§ Problem to solve:
Find the lines below that contain the string "pinky". Copy each one.

········

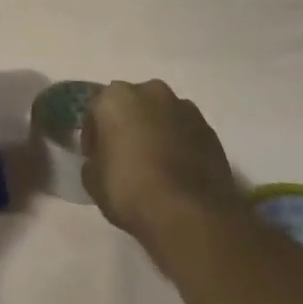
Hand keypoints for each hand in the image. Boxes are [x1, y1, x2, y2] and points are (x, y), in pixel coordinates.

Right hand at [81, 80, 245, 261]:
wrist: (189, 212)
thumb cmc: (130, 190)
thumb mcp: (93, 181)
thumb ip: (93, 161)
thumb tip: (102, 160)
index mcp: (116, 97)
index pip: (96, 110)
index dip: (93, 135)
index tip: (95, 157)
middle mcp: (151, 91)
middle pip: (132, 105)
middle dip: (126, 125)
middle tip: (124, 157)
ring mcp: (185, 108)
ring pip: (161, 115)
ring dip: (155, 131)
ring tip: (154, 164)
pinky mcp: (209, 129)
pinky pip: (185, 131)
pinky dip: (179, 144)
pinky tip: (177, 171)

········

§ Answer space:
pinky mcp: (209, 129)
pinky pip: (185, 131)
pinky dip: (179, 144)
pinky tip: (177, 171)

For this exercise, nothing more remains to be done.